16. It is to be noted that all the aforesaid decisions were basically in the context of the provisions contained in Section 125 of the Cr.P.C. Besides, in the cases of Chaturbhuj(supra) and BhagwanDutt (supra), even in the context of Section 125 of the Cr.P.C., the Supreme Court has observed that the test is whether a wife is in a position to maintain herself in the way she was used to in the place of her husband or that the wife should be in a position to maintain a standard of living which is neither luxurious nor penurious but what is consistent with the status of the family. The expression 'unable to maintain herself' does not mean that the wife must be absolute destitute before she can apply for maintenance under Section 125 of the Cr.P.C. The decision in the case of ShailKumari Devi (supra) is an authority for the proposition of that despite the absence of any specific provision under Section 125 of the Cr.P.C. (before Amendment Act 50 of 2001) the court had the power by necessary implication to make interim order of maintenance subject to final outcome of the application.

17. Mr. Sayyed also placed reliance upon the decision of the Supreme Court in the case of Assistant Collector of Central Excise,Chandan Nagar, W.B. vs.
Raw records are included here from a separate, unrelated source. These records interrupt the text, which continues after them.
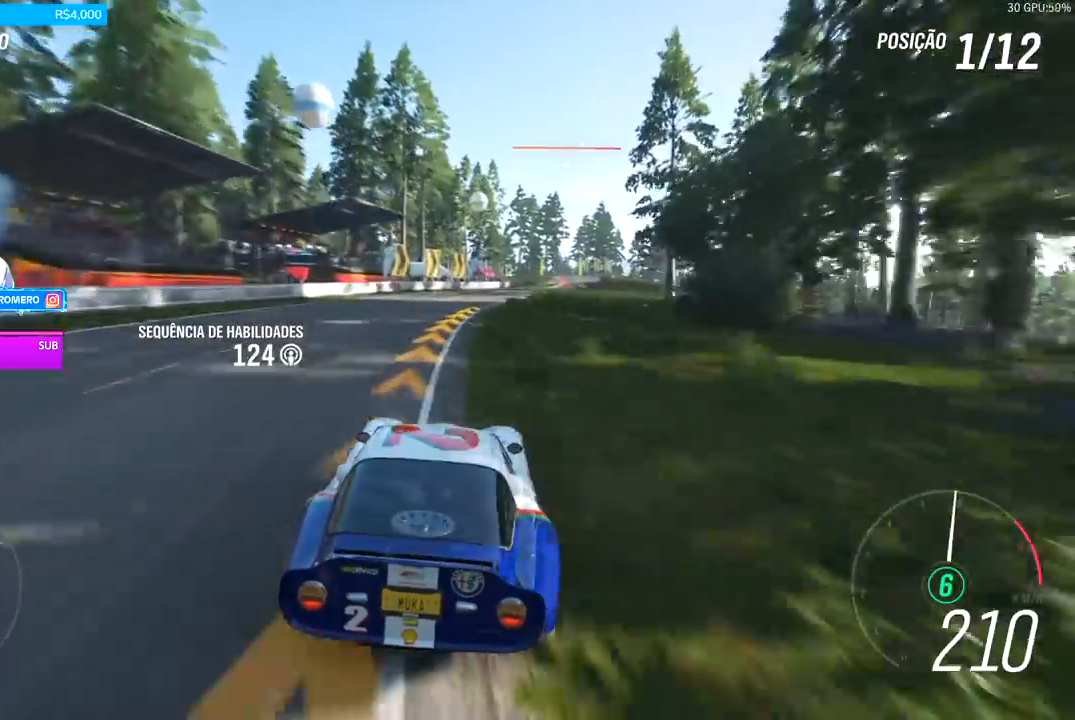
{"buttons": ["R2"], "left_stick": "right", "right_stick": "center", "events": []}
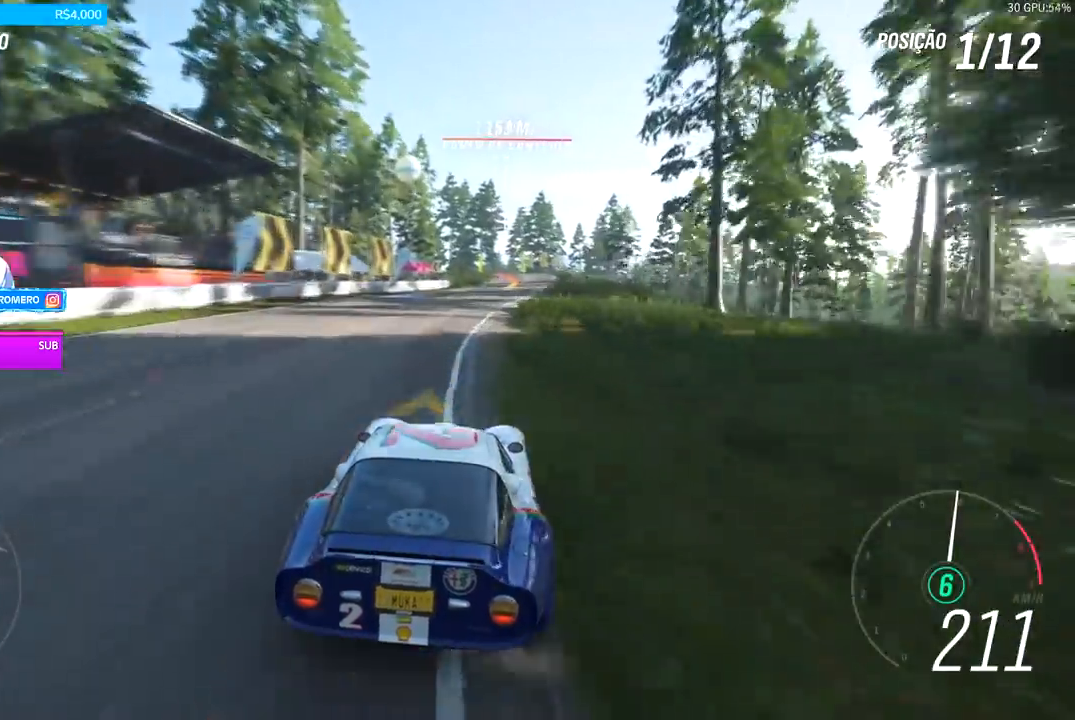
{"buttons": ["R2"], "left_stick": "center", "right_stick": "center", "events": [[167, "left_stick", "center"], [233, "left_stick", "right"], [400, "left_stick", "center"]]}
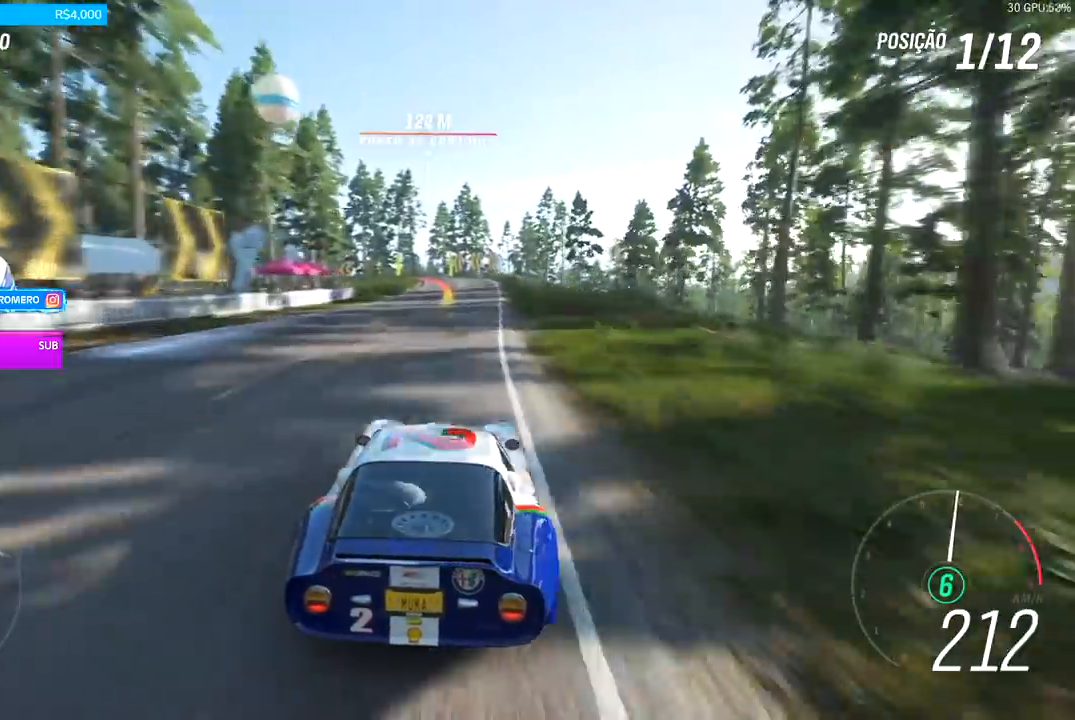
{"buttons": ["R2"], "left_stick": "center", "right_stick": "center", "events": [[33, "left_stick", "right"], [133, "left_stick", "center"]]}
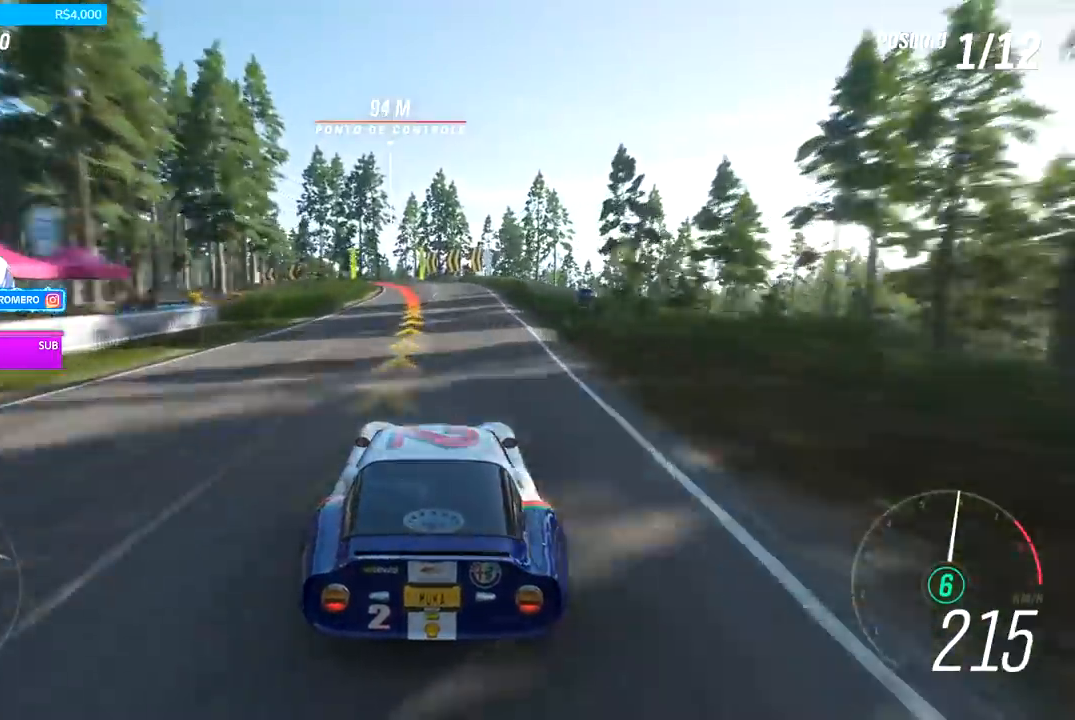
{"buttons": ["L2", "R2"], "left_stick": "left", "right_stick": "center", "events": [[200, "L2", "down"], [200, "left_stick", "left"], [267, "A", "down"], [267, "X", "down"], [367, "A", "up"], [367, "R2", "up"], [367, "X", "up"], [500, "R2", "down"]]}
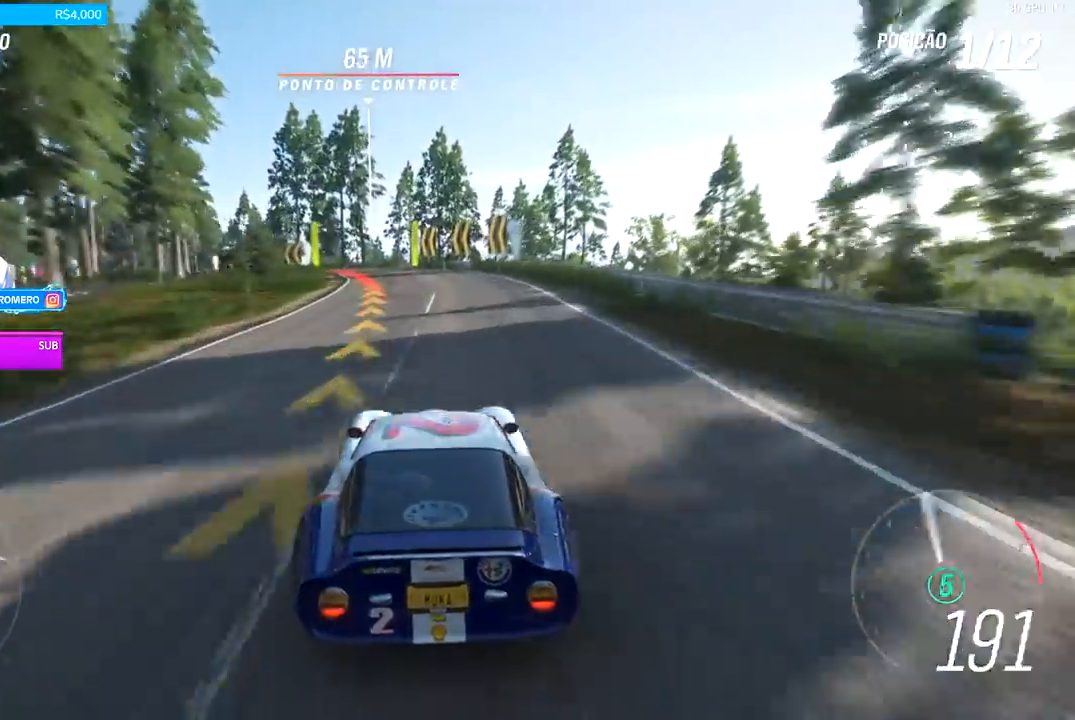
{"buttons": [], "left_stick": "left", "right_stick": "center", "events": [[67, "L2", "up"], [267, "R2", "up"]]}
Dunlop India Ltd. and Ors. AIR 1985 SC 330, in which a tendency to grant interim order for mere asking or the tendency to grant interim order practically giving principal relief has been deprecated. In this case, it cannot be said that the Family Court has made an order for interim maintenance for the mere asking or for that matter, the order made is virtually in the nature of final relief. Upon evidence being led by the parties and detailed examination thereof, it is always possible that the Family Court either reduces or enhances the maintenance amount. The reliance placed upon the decision in the case of Dunlop India Ltd. (supra) is therefore misplaced. Besides the said decision basically dealt with a situation where dues to the State were sought to be interdicted, without requiring the petitioner to resort to statutory alternate remedies, which is clearly not the position in the present case.

18. At this stage, there is no question of this court embarking upon any detailed examination as to the financial position of each of the spouses as well as their needs with regard to maintenance. Impugned order merely provides for interim maintenance. The amount awarded, cannot be said to be extortionate or grossly disproportionate to the material available on record at the prima facie stage. The Family Court has neither erred on principle nor ignored vital and relevant parameters. The judicial discretion exercised is within reasonable limits. Accordingly, no case is made out warranting interference in exercise of powers of judicial review. Of course, in determining the final maintenance, the Family Court will advert to the evidence which the parties may place before it and not be influenced by the prima facie findings recorded, either in the impugned order or this order.

19. Expressing the fond hope that the parties will attempt to arrive at some settlement in the matter, particularly in the interests of the minor child, this petition is dismissed. There shall however, be no order as to costs. The interim order, if any, stands vacated.